The very thought of that possibility made something in me crack. I couldn’t say what it was. I couldn’t focus on anything. All I could see were her eyes, those vacant, unseeing eyes. I could remember looking into them, into their dark brown pools and seeing something there. Something that made me want more than the stupid pathetic version of my life I was living.

She was trying to leave again. To run. To hide. Like she did after that summer. The summer where she begged me to have sex with her. To make love to her. At the time I’d been shocked, sitting there on the couch across from her. My step-sister who was on a fast track to being a woman. A girl who had laughed at all my corny jokes and made the summer worth it. Made me not miss my new girlfriend so much, Sarah.
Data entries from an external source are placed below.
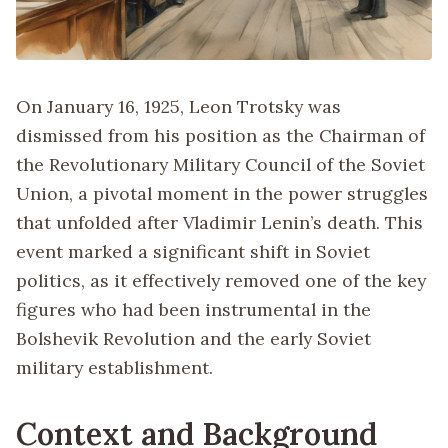
On January 16, 1925, Leon Trotsky was
dismissed from his position as the Chairman of
the Revolutionary Military Council of the Soviet
Union, a pivotal moment in the power struggles
that unfolded after Vladimir Lenin’s death. This
event marked a significant shift in Soviet
politics, as it effectively removed one of the key
figures who had been instrumental in the
Bolshevik Revolution and the early Soviet
military establishment.
Context and Background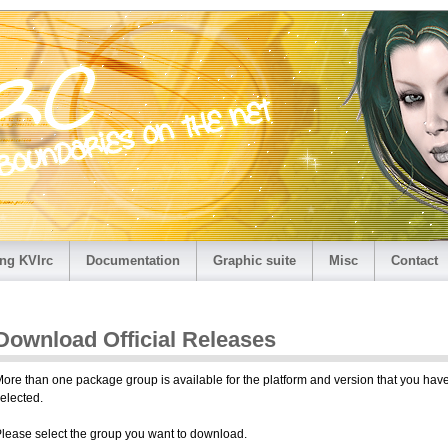
ng KVIrc
Documentation
Graphic suite
Misc
Contact
Download Official Releases
ore than one package group is available for the platform and version that you hav
elected.
lease select the group you want to download.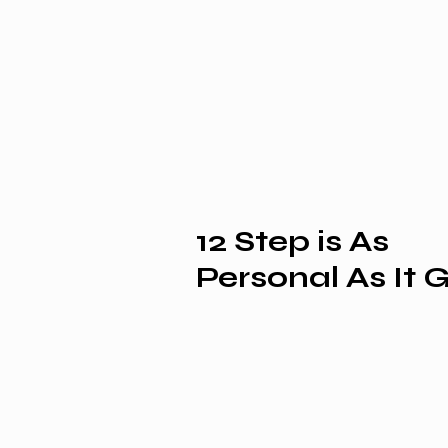
12 Step is As
Personal As It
I didn’t sleep with Faye when she asked, but I had left instead and told myself that one day, things would be different. She wouldn’t be underage. She would be a woman. And if she still felt the same. If she still thought my stupid jokes were funny, then things would be different. But only then.

But that never happened. She was gone before I could blink an eye. That innocent girl. And when I found her again, she wasn’t the same. She was someone else.

Someone who made my blood boil. Who made me want things I didn’t think I’d ever want again. Things that tried to permeate my safe, perfect existence and made me want to step out of my box even though I was disgusted by them. I wanted them. I wanted her.

And here we were. On the floor in my father’s bathroom. Those innocent eyes vacant and lost, blood cooling on the tile floor.
How did we get here?

I pulled her into my arms. Her body limp, her breathing slow. Vomit and blood dripped onto my suit, but I didn’t care. I pressed my forehead to hers and looked into those vacant eyes and did something I hadn’t done in years.

I prayed.

TWO

Faye.

There were noises. A soft murmuring of voices. They fluttered around me. Permeating my ears with their soft lilting notes, cocooning me in something warm. I liked the noise. I wanted to keep it, to bask in the moments of it forever. But then there was something else.

Pain.

The soft warmth of the murmuring voices was blasted away by the pain. It didn’t seep into me, but slammed into me all at once, the intensity of it all making me cry out. Until I wasn’t just crying out, I was convulsing, gagging. Blinking my eyes against dim lights I saw the blood. A mist of it splattered over me as I continued to retch.